+++ Input data

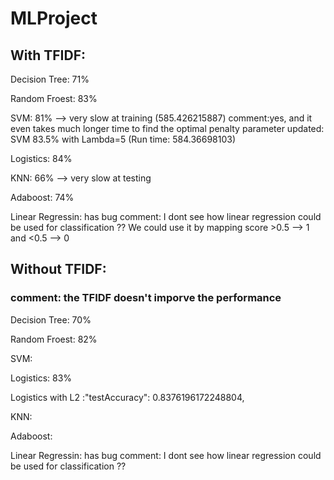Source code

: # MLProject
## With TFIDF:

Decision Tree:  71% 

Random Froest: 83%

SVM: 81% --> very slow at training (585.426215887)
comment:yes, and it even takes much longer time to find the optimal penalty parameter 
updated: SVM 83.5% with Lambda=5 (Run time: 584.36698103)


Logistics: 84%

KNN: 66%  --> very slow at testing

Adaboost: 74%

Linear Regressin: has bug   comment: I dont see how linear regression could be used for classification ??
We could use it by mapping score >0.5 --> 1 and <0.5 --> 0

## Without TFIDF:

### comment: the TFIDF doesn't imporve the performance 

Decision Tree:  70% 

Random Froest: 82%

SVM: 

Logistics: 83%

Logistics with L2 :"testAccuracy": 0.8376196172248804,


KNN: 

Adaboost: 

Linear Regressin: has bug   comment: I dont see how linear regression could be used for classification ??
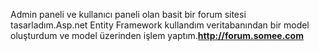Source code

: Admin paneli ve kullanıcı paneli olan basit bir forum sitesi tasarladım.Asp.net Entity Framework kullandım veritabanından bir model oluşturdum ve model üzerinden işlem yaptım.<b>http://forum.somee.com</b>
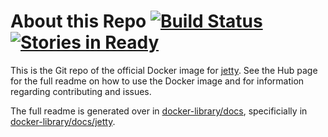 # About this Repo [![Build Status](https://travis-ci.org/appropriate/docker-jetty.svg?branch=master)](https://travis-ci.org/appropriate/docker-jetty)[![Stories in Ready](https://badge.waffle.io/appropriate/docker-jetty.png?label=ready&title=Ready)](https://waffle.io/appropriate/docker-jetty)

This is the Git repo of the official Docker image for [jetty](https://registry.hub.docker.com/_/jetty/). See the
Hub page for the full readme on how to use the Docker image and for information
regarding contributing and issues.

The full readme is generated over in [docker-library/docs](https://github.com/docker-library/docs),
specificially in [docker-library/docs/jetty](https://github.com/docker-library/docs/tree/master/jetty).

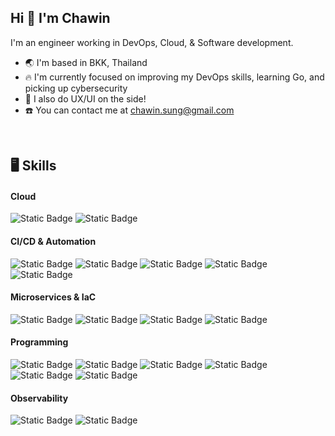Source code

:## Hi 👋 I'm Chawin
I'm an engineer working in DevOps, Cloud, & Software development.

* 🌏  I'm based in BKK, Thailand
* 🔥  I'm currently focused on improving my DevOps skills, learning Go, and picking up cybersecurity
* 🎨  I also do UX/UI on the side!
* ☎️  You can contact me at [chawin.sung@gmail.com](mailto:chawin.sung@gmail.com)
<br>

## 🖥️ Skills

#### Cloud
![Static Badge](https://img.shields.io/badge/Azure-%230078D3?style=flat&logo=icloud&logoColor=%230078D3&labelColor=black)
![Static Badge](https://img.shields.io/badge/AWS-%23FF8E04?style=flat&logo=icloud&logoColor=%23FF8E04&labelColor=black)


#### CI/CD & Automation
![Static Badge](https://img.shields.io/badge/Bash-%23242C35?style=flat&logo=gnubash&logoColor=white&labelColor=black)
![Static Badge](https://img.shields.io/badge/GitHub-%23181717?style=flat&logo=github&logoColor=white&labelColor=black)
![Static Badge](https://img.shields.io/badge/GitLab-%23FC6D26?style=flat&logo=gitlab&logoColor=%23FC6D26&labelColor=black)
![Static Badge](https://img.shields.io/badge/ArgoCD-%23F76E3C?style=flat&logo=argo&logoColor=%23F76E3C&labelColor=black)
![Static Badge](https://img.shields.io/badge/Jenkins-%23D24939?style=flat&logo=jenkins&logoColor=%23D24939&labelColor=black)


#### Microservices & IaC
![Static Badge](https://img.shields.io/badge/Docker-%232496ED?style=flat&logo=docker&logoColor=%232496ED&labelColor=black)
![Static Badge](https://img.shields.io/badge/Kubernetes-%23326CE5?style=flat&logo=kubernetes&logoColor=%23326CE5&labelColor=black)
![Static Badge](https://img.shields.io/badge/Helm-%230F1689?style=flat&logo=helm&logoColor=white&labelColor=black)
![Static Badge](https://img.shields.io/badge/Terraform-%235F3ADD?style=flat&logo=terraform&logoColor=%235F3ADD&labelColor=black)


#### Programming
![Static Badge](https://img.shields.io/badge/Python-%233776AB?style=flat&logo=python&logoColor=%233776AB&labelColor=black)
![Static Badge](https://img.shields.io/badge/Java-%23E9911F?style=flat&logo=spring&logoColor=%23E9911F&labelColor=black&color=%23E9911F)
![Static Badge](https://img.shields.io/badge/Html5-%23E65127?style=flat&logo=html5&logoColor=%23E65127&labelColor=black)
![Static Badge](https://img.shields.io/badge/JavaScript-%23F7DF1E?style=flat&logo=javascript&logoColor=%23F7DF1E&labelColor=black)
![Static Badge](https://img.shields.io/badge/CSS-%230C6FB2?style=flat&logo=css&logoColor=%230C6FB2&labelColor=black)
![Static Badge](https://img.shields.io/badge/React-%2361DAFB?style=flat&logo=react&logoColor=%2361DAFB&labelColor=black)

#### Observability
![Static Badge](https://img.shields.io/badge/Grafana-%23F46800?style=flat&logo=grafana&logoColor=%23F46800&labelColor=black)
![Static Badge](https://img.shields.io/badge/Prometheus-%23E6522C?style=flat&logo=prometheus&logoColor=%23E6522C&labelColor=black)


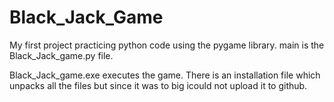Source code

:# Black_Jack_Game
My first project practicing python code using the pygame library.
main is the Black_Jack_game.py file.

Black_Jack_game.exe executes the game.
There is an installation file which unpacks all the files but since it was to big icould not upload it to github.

++++++

To do → If a line in the material above contains the word "time", copy it.

Result below →
comment:yes, and it even takes much longer time to find the optimal penalty parameter 
updated: SVM 83.5% with Lambda=5 (Run time: 584.36698103)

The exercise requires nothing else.